Il paragone con l’Italia è immediato. Anche da noi l’emergenza abitativa viene raccontata come insufficienza di controllo pubblico, mai come eccesso di ostacoli all’offerta. Eppure, il proprietario italiano conosce bene il problema: rilasci lenti, morosità difficili da recuperare, sospensioni, blocchi, pressione fiscale elevata, vincoli comunali, adempimenti crescenti, sospetto ideologico verso chi mette a reddito un immobile. Il risultato è sotto gli occhi di tutti: parte del patrimonio resta inutilizzata, altra viene venduta, altra ancora viene sottratta alla locazione ordinaria. Poi la politica si stupisce se mancano case.

Il punto non è negare che esistano inquilini fragili o proprietari scorretti. Il punto è evitare che l’eccezione diventi regola. Uno Stato serio colpisce l’abuso, accelera la giustizia, tutela il contratto, distingue la morosità incolpevole dall’inadempimento opportunistico, aiuta chi ha davvero bisogno senza scaricare stabilmente il costo su un privato. Al contrario, uno dirigista trasforma invece il proprietario in ammortizzatore sociale obbligatorio e poi si lamenta quando si rompe.
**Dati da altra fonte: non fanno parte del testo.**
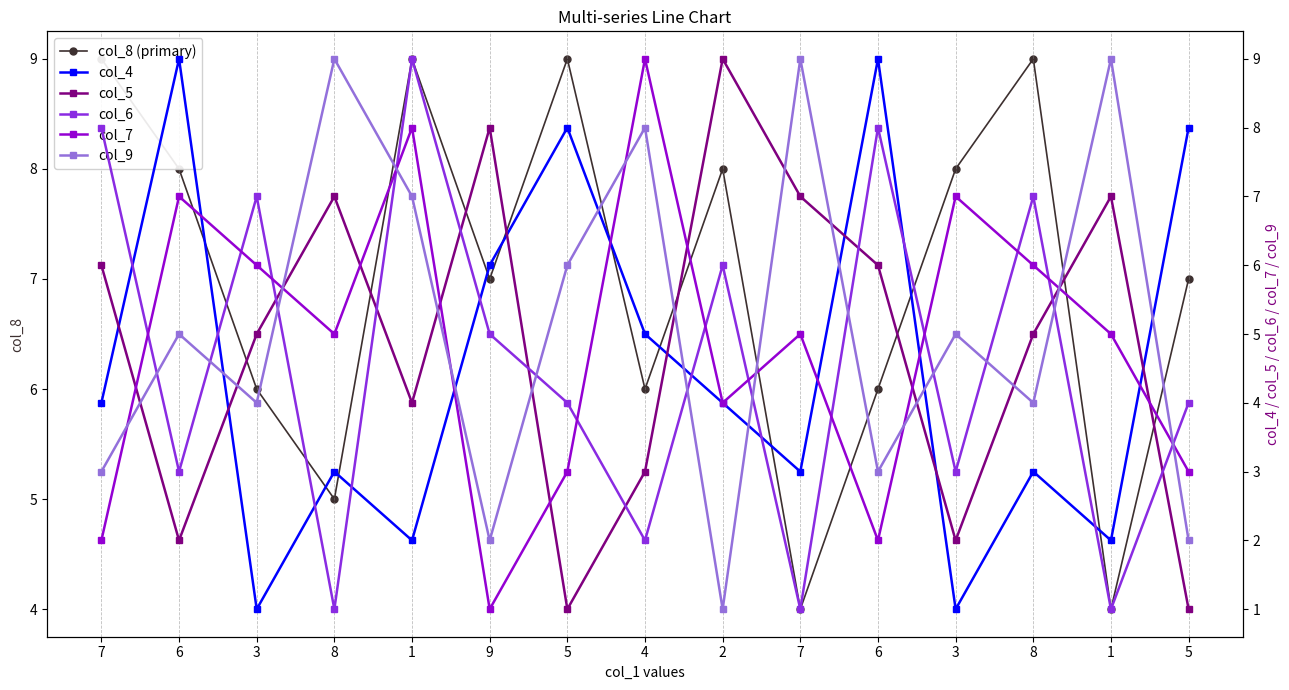

What is the sum of all col_5 values?

73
La società non è un congegno da officina che il legislatore possa smontare e rimontare senza produrre danni collaterali. Il mercato degli affitti vive di informazioni disperse: proprietari e inquilini conoscono esigenze, rischi, aspettative e convenienze che nessun ufficio pubblico può raccogliere davvero. Prezzo, durata, garanzie e recesso servono a ordinare queste informazioni. Se la legge li irrigidisce, non cancella il rischio: lo trasferisce sul proprietario, lo incorpora nei canoni e lo scarica, alla fine, proprio su chi cerca casa.

Il nostro Paese dovrebbe osservare il Regno Unito con attenzione. Ogni controllo dei canoni, stretta sugli affitti brevi, allungamento dei tempi di rilascio, ogni nuova pretesa amministrativa trasmette lo stesso messaggio: affittare è sempre meno una libera scelta e sempre più un’esposizione. Ma un governo che scoraggia i proprietari non protegge gli inquilini. Li mette in coda davanti a un mercato più povero.

La vera politica per la casa non consiste nel moltiplicare diritti nominali su beni altrui, ma nel rendere conveniente costruire, comprare, ristrutturare e affittare. Servono certezza del diritto, rapidità dei rilasci, fiscalità più leggera, meno vincoli urbanistici, più rispetto per il contratto. La protezione dell’inquilino non nasce dall’indebolimento del proprietario, ma dall’abbondanza dell’offerta. Dove molti possono affittare, l’inquilino sceglie; dove pochi sono disposti a farlo, subisce.

La fuga dei proprietari britannici non è una patologia del mercato. È la risposta del mercato a una patologia della politica. Quando lo Stato cambia le regole per rendere la locazione più “giusta”, ma rende più rischioso offrire case, ottiene il contrario di ciò che promette. La casa non si governa contro la proprietà. Senza proprietà sicura, non c’è locazione stabile; senza libertà contrattuale, non c’è fiducia. Restano solo decreti, contenziosi e porte chiuse.